::: 抜粋箇所

遅くなりましたが半端なお返事をさせて頂きました。。

ところで、もうちょっとどうにかならんかったか、というヴォクスマーナの演出ですが、数週間前に演出をいじったのではないかと思います。
というのも、僕の席最前列だったのですが、公演の2~3週間くらい前でしたか、東コンから電話があって、何かと思えば「演出上の都合で最前列を使いたくなったので、1列さがって貰えないか?」とのこと。
それでどっちに転んだのか、良くなってアレだったのか否かはわかりませんが…


でも、前の席に座られて、時には数十センチの距離で色々やられたりした身としてはその点はそれなりに面白かったのですが(笑


ところで、仰っている通り、村上春樹以外殆ど小説を読まない、というのは凄いですね…
読まないことが凄いのでは無く、そう言いきってしまえる事が凄いと思います。
でもそういう方って案外多いんでしょうね、村上春樹好きな人には。


それでは、こんなところでひとまず失礼します。
feltmountainさん、 (ピルグリム)
2010-04-12 20:14:20
 こちらこそコメントありがとうございます。

 それって、もし誰か一人でも拒否したら、チャップリンは舞台上に
留まっていたと云う事なんですかね。まあ、演出って結果が
全てですし、観て面白くなかったから、あれは失敗なのでしょう。

 村上春樹しか読まないと云う事は、村上春樹がこの世に存在しなければ
小説を一切読まない訳で、作曲を生業とする芸術家が
それで済ませてしまうと云う事実に愕然とします。

::::::

実施課題:
上の抜粋のうち、「というのも、僕の席最前列だっ」を含む語句で始まり「それでは、こんなところでひとまず失礼します。」で終わる部分を、一字も変えずにもう一度書き出してもらえますか?

::: 提供データ

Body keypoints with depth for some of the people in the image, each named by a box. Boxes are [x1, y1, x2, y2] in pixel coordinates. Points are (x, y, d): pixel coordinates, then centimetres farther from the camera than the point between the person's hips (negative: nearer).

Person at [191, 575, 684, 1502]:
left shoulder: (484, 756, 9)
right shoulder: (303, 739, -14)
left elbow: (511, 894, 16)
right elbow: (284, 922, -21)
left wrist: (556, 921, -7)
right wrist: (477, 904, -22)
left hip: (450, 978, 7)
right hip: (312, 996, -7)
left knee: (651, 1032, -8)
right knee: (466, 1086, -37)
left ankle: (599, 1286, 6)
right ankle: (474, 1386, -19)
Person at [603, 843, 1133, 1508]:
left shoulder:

::::::
::: 提供データ

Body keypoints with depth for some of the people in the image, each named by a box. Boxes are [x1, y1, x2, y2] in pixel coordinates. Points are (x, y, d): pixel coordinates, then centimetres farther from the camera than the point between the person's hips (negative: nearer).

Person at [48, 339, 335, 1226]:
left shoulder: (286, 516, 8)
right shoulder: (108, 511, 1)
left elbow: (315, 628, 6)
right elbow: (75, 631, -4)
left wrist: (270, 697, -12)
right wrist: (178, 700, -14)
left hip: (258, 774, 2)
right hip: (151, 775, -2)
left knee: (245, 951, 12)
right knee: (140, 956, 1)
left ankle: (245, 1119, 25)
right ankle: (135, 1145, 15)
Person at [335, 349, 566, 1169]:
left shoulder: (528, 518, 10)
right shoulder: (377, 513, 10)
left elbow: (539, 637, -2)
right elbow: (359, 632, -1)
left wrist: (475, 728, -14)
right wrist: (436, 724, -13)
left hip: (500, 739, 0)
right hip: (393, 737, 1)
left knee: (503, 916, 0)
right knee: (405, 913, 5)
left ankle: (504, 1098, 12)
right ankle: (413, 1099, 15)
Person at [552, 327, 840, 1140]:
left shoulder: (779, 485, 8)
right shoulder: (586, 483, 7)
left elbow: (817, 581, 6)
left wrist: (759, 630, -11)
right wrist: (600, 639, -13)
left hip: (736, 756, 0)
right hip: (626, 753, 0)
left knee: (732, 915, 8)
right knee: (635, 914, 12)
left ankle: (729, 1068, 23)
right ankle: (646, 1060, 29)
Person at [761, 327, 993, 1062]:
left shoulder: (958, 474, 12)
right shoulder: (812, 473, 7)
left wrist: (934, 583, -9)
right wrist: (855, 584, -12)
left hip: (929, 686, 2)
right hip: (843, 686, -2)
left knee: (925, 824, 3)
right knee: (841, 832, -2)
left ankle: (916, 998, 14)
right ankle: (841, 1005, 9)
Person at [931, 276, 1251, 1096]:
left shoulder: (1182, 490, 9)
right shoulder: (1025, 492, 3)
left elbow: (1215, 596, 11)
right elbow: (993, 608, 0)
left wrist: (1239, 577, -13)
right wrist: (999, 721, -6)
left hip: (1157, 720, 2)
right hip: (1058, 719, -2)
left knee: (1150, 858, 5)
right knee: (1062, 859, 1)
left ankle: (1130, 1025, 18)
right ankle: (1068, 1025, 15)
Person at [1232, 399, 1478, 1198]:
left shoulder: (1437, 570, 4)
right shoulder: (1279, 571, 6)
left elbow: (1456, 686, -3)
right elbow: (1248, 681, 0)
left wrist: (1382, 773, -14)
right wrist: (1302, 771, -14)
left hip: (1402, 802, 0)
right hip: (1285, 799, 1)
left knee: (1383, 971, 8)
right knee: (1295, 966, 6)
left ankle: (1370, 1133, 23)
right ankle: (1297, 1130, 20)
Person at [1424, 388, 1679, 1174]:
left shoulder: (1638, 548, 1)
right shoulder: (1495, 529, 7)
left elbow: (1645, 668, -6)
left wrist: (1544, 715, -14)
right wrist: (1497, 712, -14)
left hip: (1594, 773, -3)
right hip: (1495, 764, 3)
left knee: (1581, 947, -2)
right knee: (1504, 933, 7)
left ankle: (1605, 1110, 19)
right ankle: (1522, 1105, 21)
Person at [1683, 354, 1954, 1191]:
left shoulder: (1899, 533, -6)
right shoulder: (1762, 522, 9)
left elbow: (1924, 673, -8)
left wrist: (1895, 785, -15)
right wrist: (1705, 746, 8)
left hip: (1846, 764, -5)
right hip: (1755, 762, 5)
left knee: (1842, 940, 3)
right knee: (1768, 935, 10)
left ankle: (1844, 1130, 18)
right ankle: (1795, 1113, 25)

::::::

演習の解答:
というのも、僕の席最前列だったのですが、公演の2~3週間くらい前でしたか、東コンから電話があって、何かと思えば「演出上の都合で最前列を使いたくなったので、1列さがって貰えないか?」とのこと。
それでどっちに転んだのか、良くなってアレだったのか否かはわかりませんが…


でも、前の席に座られて、時には数十センチの距離で色々やられたりした身としてはその点はそれなりに面白かったのですが(笑


ところで、仰っている通り、村上春樹以外殆ど小説を読まない、というのは凄いですね…
読まないことが凄いのでは無く、そう言いきってしまえる事が凄いと思います。
でもそういう方って案外多いんでしょうね、村上春樹好きな人には。


それでは、こんなところでひとまず失礼します。